Unintuitive facts about Safe Haskell

by Edward Z. Yang

Safe Haskell is a new language pragma for GHC which allows you to run untrusted code on top of a trusted code base. There are some common misconceptions about how Safe Haskell works in practice. In this post, I’d like to help correct some of these misunderstandings.

[system 'rm -Rf /' :: IO ExitCode] is accepted by Safe Haskell

Although an IO action here is certainly unsafe, it is not rejected by Safe Haskell per se, because the type of this expression clearly expresses the fact that the operation may have arbitrary side effects. Your obligation in the trusted code base is to not run untrusted code in the IO monad! If you need to allow limited input/output, you must define a restricted IO monad, which is described in the manual.

Safe Haskell programs can hang

Even with killThread, it is all to easy to permanently tie up a capability by creating a non-allocating infinite loop. This bug has been open for seven years now, but we consider this a major deficiency in Safe Haskell, and are looking for ways to prevent this from occurring. But as things are now, Safe Haskell programs need to be kept under check using operating system level measures, rather than just Haskell's thread management protocols.

Users may mistrust Trustworthy modules

The Trustworthy keyword is used to mark modules which use unsafe language features and/or modules in a “safe” way. The safety of this is vouched for by the maintainer, who inserts this pragma into the top of the module file. Caveat emptor! After all, there is no reason that you should necessarily believe a maintainer who makes such a claim. So, separately, you can trust a package, via the ghc-pkg database or the -trust flag. But GHC also allows you to take the package maintainer at their word, and in fact does so by default; to make it distrustful, you have to pass -fpackage-trust. The upshot is this:

Module trusted? (no flags) -fpackage-trust
Package untrusted Yes No
Package trusted Yes Yes

If you are serious about using Safe Haskell to run untrusted code, you should always run with -fpackage-trust, and carefully confer trusted status to packages in your database. If you’re just using Safe Haskell as a way of enforcing code style, the default are pretty good.
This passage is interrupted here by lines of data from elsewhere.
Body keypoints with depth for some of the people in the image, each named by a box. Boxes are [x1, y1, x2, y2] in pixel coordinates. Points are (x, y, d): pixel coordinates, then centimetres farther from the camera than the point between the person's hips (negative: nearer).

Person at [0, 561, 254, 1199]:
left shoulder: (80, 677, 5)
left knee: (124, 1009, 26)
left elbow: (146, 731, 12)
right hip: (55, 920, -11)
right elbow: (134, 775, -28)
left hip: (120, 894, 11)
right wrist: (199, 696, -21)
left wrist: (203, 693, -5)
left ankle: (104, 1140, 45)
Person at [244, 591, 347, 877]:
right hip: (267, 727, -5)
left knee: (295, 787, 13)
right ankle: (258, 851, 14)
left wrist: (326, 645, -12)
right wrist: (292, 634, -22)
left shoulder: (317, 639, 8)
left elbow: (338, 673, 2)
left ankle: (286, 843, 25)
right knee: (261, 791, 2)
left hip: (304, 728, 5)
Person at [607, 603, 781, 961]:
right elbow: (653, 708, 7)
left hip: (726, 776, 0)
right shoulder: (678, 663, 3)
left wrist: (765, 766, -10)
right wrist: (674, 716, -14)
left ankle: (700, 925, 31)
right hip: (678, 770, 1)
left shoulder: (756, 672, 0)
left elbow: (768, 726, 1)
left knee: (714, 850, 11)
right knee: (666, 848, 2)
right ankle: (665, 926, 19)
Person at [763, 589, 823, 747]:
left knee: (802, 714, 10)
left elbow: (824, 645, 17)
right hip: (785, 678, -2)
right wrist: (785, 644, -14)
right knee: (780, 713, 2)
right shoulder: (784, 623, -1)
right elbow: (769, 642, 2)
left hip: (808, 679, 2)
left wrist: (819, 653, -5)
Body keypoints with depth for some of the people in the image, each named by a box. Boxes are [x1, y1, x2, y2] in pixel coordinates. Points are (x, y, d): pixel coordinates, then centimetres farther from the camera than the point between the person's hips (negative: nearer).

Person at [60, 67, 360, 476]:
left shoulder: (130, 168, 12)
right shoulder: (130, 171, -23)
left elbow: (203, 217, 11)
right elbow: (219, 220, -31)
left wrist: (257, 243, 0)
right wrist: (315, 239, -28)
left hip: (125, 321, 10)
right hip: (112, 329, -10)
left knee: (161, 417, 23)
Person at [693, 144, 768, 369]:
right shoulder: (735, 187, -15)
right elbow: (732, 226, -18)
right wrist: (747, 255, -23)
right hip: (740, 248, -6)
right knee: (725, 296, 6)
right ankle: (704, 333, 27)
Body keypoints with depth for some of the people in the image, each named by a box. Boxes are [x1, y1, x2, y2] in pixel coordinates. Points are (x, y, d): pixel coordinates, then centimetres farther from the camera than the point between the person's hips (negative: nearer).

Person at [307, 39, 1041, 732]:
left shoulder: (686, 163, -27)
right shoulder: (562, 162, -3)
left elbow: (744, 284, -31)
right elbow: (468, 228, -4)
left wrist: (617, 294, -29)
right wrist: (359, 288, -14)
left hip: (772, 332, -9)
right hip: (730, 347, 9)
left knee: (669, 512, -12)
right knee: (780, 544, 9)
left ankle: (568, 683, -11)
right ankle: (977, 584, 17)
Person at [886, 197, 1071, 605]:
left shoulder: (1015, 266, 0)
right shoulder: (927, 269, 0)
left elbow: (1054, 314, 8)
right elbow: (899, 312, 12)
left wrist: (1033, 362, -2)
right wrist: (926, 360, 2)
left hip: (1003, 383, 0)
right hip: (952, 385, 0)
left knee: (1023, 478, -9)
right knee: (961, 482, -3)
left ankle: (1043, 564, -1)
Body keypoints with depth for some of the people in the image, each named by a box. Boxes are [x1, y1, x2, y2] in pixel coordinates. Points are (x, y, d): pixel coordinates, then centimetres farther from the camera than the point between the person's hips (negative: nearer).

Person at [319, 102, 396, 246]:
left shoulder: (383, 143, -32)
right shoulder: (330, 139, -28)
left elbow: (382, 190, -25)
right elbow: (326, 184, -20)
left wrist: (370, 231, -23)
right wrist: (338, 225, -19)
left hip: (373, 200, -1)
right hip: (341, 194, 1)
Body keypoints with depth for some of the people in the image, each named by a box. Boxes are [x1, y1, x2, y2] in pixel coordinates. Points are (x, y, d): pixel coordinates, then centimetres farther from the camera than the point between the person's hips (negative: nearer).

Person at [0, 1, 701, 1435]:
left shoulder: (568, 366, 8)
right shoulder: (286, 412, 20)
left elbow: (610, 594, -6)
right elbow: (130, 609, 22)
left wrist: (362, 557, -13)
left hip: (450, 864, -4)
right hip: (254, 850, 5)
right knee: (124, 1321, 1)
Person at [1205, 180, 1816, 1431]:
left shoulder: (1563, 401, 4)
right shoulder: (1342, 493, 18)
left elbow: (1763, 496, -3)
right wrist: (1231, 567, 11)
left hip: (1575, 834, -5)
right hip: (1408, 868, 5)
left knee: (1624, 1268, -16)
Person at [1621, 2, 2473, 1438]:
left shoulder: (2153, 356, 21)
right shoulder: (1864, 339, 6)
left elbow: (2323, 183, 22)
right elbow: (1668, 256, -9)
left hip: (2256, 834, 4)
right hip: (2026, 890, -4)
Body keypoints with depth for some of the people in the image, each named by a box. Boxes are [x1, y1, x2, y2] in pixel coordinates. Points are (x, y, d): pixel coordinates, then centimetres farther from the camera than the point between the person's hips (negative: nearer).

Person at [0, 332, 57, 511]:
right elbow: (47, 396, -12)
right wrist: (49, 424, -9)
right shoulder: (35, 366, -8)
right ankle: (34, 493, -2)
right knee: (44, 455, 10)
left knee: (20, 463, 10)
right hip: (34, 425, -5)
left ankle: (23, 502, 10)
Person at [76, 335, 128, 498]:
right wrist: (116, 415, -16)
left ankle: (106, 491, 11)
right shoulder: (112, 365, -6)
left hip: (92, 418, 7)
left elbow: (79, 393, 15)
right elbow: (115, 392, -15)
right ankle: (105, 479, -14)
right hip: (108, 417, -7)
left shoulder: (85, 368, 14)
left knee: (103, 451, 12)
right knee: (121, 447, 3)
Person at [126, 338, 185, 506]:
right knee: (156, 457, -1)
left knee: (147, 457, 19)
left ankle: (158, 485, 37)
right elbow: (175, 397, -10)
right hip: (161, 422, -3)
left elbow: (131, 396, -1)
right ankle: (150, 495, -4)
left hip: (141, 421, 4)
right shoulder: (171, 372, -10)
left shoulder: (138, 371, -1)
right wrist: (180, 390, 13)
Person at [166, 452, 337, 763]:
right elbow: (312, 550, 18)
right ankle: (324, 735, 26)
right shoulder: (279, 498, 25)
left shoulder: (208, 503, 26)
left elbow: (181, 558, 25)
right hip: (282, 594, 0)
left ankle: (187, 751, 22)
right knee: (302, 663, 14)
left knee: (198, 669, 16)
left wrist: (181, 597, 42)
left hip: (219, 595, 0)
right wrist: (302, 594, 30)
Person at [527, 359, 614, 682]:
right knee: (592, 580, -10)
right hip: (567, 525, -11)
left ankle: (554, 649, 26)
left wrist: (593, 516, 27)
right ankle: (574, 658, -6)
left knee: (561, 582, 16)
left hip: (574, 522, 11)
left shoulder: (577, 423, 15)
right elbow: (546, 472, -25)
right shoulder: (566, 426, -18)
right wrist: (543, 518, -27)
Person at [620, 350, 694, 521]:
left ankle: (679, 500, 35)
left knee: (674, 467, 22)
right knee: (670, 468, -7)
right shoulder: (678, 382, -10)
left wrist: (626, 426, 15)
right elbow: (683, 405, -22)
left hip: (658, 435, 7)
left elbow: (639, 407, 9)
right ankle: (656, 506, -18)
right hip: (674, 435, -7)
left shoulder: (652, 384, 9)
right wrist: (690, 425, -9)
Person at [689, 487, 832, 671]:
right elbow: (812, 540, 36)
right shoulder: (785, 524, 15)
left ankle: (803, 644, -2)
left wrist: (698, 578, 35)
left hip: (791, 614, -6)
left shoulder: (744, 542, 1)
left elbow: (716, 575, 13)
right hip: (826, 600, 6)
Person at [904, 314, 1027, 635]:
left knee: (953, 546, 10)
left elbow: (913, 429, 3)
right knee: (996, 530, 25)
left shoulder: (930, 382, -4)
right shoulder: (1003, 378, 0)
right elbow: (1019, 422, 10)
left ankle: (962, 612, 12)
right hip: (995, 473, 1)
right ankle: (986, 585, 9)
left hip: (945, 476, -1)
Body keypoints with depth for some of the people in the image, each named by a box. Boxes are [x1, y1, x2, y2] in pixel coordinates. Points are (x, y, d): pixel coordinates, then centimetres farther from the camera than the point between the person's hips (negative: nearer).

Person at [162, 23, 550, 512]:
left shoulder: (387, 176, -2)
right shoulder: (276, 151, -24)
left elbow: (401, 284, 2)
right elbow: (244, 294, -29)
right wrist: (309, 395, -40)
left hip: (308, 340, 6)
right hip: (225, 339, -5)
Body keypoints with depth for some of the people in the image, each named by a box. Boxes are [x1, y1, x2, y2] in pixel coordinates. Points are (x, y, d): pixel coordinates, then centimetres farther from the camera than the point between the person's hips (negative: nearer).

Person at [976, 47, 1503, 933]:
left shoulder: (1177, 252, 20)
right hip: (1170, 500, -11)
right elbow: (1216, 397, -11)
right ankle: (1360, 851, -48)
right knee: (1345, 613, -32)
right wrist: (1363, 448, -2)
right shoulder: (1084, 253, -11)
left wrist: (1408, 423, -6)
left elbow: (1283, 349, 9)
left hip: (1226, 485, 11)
Explicit untrust is important for maintaining encapsulation

Safe Haskell offers safety inference, which automatically determines if a module is safe by checking if it would compile with the -XSafe flag. Safe inferred modules can then be freely used by untrusted code. Now, suppose that this module (inferred safe) was actually Data.HTML.Internal, which exported constructors to the inner data type which allowed a user to violate internal invariants of the data structure (e.g. escaping). That doesn’t seem very safe!

The sense in which this is safe is subtle: the correctness of the trusted code base cannot rely on any invariants supplied by the untrusted code. For example, if the untrusted code defines its own buggy implementation of a binary tree, catching the bugginess of the untrusted code is out of scope for Safe Haskell’s mission. But if our TCB expects a properly escaped HTML value with no embedded JavaScript, the violation of encapsulation of this type could mean the untrusted code could inject XSS.

David Terei and I have some ideas for making the expression of trust more flexible with regards to package boundaries, but we still haven't quite come to agreement on the right design. (Hopefully we will soon!)

Conclusion

Safe Haskell is at its heart a very simple idea, but there are some sharp edges, especially when Safe Haskell asks you to make distinctions that aren't normally made in Haskell programs. Still, Safe Haskell is rather unique: while there certainly are widely used sandboxed programming languages (Java and JavaScript come to mind), Safe Haskell goes even further, and allows you to specify your own, custom security policies. Combine that with a massive ecosystem of libraries that play well with this feature, and you have a system that you really can’t find anywhere else in the programming languages universe.